▶ _ВАША ЗАДАЧА_: Соответствуют ли автореферату следующие утверждения? (a) Диссертация выполнена в Пермском государственном институте искусства и культуры. (b) Ведущая организация — Российский институт истории искусств. (c) Научный консультант — Петров Владимир Михайлович. На каждое ответьте «да» или «нет» и дословно приведите решающие слова текста.

▶ _ИСТОЧНИК_:

------------------------

Субъектно-предикатных отношений
Музыкально-лингвистические универсалии
Подобный материал:
  1   2   3   4


На правах рукописи


ЗУБАРЕВА Наталья Борисовна


МУЗЫКАЛЬНО-ЛИНГВИСТИЧЕСКИЕ УНИВЕРСАЛИИ

(опыт реализации «искусствометрического» подхода)


Специальность 17.00.02 – музыкальное искусство


АВТОРЕФЕРАТ

диссертации на соискание ученой степени

доктора искусствоведения


Пермь – 2010

Диссертация выполнена на кафедре теории и истории музыки ФГОУ ВПО «Пермский государственный институт искусства и культуры»


Научный консультант:

доктор искусствоведения, профессор Климовицкий Аркадий Иосифович


Официальные оппоненты:


доктор искусствоведения, профессор Гусейнова Зивар Махмудовна;

доктор искусствоведения, профессор Бородин Борис Борисович;

доктор философских наук, кандидат технических наук, профессор Петров Владимир Михайлович.


Ведущая организация – Российская академия музыки имени Гнесиных.


Защита состоится «16» июня 2010 г. в «14» часов на заседании диссертационного совета Д. 210. 014. 01 по присуждению ученой степени доктора искусствоведения при Федеральном государственном научно-исследовательском учреждении культуры «Российский институт истории искусств» по адресу: 190000, Санкт-Петербург, Исаакиевская пл., 5.


С диссертацией можно ознакомиться в Научной библиотеке Российского института истории искусств (Санкт-Петербург, Исаакиевская пл., 5).


Автореферат разослан «__»_______2010 г.


Ученый секретарь

диссертационного совета,

доктор искусствоведения Лапин В. А.

------------------------

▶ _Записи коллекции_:
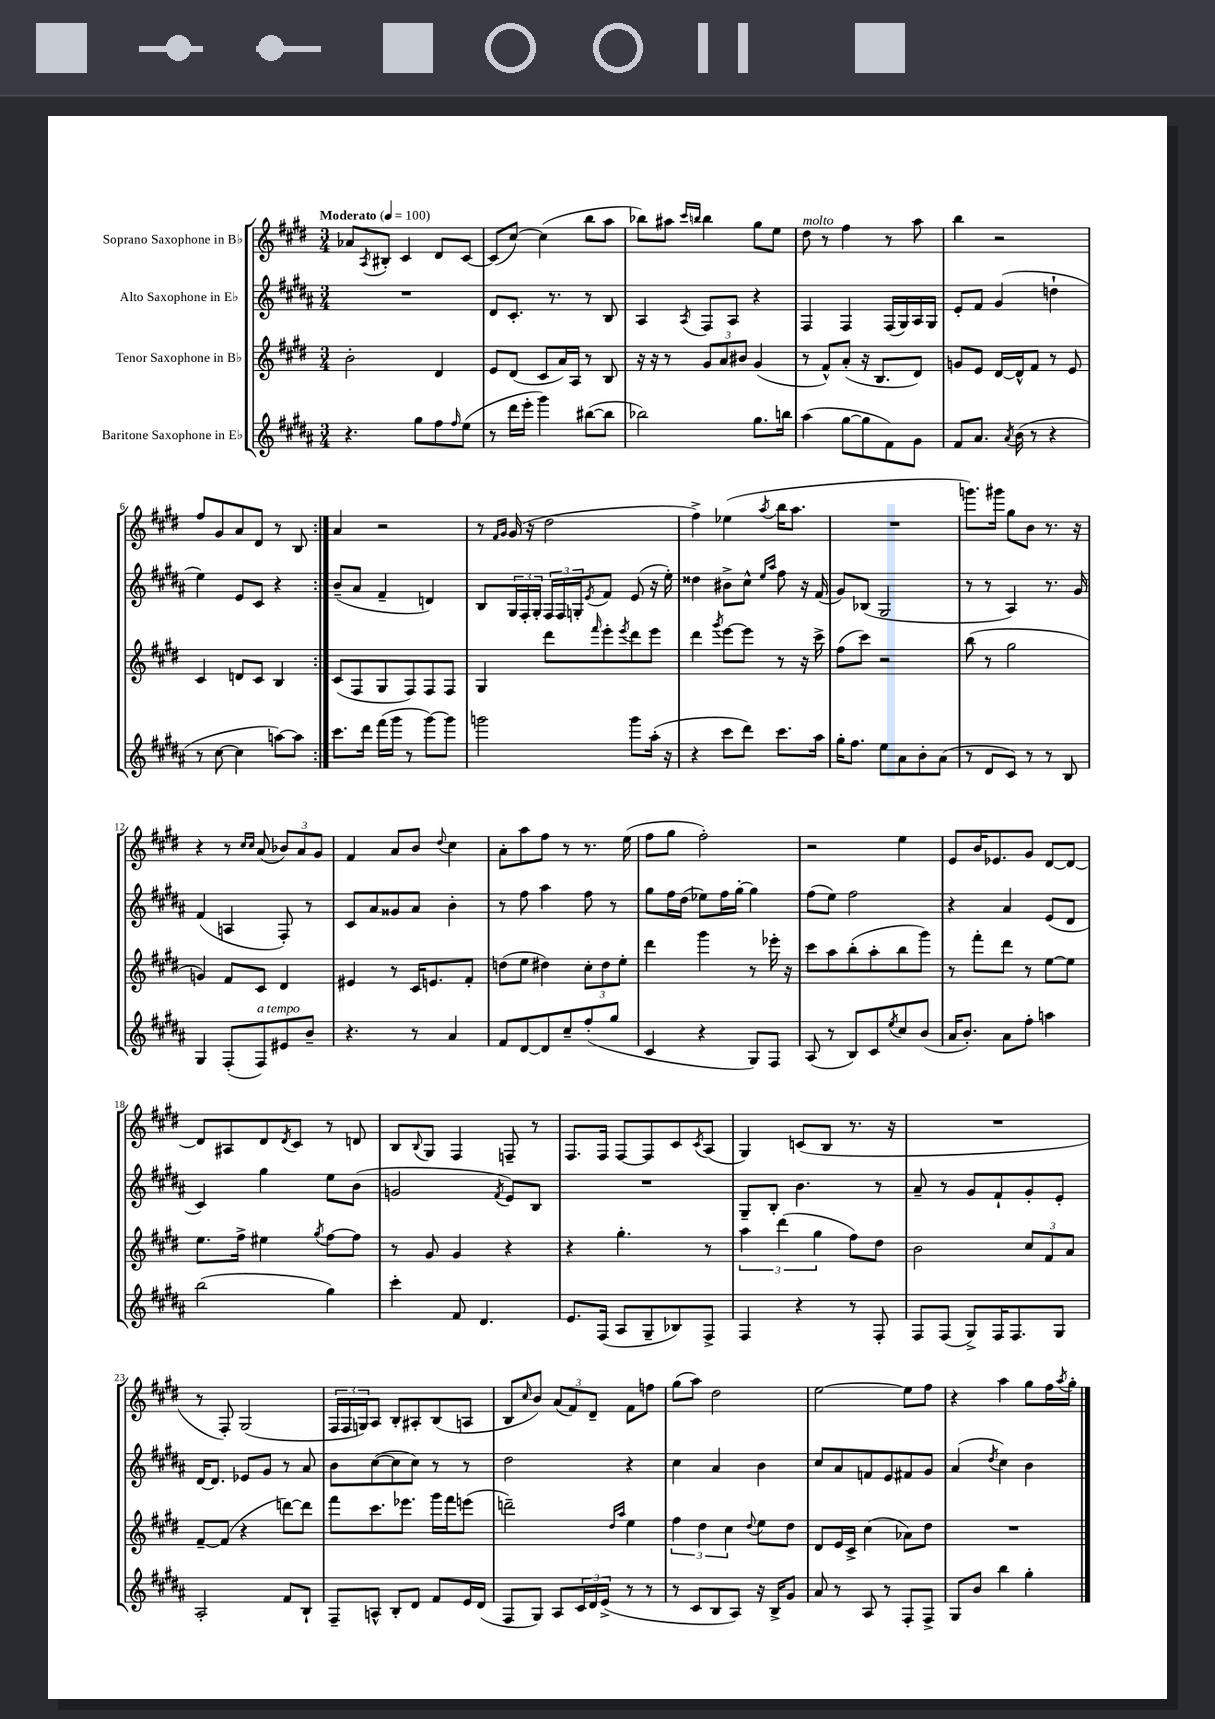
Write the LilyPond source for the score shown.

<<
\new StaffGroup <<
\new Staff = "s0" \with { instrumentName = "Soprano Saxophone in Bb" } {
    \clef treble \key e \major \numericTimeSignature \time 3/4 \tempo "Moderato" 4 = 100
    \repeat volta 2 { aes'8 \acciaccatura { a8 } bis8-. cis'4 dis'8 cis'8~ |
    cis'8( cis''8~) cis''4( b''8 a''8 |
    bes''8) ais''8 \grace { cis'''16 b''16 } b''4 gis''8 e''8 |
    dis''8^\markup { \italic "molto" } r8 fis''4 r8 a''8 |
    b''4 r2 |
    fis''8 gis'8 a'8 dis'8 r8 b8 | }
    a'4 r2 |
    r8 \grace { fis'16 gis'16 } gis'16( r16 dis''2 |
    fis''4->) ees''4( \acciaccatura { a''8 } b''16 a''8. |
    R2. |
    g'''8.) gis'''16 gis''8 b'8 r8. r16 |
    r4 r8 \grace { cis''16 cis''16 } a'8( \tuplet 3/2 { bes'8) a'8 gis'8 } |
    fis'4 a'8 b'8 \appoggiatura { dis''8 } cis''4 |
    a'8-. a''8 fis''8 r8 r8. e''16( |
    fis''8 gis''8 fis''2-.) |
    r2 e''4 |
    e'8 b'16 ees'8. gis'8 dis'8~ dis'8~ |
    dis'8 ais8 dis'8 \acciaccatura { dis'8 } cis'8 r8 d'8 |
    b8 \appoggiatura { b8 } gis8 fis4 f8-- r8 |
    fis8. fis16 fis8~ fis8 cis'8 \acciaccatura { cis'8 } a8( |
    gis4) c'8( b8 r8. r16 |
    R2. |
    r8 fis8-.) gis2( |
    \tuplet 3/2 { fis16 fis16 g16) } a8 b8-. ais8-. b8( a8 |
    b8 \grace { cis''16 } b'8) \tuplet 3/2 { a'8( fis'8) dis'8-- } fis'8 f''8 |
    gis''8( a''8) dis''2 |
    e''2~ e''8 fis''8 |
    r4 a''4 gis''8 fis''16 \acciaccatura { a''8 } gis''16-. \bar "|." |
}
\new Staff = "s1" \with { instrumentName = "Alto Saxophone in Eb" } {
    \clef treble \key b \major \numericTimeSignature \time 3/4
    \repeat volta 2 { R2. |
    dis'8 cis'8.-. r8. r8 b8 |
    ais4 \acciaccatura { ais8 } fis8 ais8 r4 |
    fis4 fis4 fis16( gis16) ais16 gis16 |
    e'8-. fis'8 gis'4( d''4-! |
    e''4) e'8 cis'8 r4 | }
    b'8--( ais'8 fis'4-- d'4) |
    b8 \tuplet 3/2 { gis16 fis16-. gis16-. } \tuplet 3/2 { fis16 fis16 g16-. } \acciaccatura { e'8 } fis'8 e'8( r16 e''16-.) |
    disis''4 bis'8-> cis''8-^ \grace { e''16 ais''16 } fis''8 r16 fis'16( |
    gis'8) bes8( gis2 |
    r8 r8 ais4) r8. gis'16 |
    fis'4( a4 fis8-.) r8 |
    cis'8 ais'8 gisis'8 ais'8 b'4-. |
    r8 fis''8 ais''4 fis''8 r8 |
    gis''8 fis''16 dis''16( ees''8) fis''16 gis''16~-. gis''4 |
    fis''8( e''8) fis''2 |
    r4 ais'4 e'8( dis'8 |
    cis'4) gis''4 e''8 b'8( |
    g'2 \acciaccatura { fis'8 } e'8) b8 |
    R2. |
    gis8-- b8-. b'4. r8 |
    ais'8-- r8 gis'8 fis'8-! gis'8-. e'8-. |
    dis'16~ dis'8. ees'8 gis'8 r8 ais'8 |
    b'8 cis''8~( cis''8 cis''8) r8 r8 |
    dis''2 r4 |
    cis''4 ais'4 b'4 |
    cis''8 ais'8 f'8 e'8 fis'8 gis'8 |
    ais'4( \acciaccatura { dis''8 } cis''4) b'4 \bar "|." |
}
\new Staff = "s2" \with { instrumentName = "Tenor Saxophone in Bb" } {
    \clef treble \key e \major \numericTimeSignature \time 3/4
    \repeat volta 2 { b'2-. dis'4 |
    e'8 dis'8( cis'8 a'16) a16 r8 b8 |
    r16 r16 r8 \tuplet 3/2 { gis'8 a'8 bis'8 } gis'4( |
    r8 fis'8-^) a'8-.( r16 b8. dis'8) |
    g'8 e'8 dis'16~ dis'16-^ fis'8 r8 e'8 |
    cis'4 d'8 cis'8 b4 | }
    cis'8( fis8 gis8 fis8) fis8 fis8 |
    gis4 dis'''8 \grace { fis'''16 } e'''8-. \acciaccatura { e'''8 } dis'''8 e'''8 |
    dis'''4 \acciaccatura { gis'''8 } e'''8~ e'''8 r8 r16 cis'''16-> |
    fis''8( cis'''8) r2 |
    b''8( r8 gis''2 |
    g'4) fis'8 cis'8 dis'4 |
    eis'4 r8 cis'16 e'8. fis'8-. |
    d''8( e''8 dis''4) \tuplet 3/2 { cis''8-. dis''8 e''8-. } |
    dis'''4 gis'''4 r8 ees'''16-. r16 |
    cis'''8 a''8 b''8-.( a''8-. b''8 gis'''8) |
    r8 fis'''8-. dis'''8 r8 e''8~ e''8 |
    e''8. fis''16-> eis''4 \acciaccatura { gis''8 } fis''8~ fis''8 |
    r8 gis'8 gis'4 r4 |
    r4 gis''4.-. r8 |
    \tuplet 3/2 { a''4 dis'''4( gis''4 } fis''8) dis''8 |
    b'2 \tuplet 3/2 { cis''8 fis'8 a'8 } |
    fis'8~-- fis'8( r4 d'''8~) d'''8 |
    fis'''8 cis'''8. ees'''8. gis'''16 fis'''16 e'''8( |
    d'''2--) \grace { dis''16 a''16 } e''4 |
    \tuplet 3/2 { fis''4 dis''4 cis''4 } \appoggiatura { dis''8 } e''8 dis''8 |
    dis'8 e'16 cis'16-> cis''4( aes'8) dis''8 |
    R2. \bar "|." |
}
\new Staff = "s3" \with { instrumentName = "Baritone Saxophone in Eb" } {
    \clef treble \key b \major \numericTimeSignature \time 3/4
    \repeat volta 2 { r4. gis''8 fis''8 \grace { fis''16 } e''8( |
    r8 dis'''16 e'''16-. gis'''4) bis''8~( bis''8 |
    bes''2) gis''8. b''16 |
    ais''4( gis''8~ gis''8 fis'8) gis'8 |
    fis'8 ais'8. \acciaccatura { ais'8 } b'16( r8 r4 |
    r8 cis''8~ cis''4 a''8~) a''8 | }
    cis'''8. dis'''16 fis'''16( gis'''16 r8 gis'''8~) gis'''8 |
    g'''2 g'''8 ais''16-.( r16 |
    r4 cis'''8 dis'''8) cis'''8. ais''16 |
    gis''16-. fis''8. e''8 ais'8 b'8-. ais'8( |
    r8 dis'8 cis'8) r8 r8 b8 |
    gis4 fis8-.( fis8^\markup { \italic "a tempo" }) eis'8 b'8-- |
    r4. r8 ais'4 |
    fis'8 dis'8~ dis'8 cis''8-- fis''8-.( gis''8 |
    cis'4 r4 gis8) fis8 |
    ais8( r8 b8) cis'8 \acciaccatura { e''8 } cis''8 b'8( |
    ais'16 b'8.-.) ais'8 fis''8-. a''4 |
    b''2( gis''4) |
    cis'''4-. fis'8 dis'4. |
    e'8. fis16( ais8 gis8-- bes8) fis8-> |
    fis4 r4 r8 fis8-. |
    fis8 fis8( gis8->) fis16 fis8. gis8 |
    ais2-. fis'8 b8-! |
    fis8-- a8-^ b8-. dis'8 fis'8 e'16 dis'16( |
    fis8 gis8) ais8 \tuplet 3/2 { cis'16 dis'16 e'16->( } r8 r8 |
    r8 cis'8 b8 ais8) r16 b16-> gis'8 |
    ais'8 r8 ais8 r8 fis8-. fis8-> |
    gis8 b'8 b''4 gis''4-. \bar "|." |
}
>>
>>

------------------------

▶ _РЕШЕНИЕ_:
(a) Да: «Диссертация выполнена на кафедре теории и истории музыки ФГОУ ВПО „Пермский государственный институт искусства и культуры“».
(b) Нет: «Ведущая организация – Российская академия музыки имени Гнесиных».
(c) Нет: «Научный консультант: доктор искусствоведения, профессор Климовицкий Аркадий Иосифович».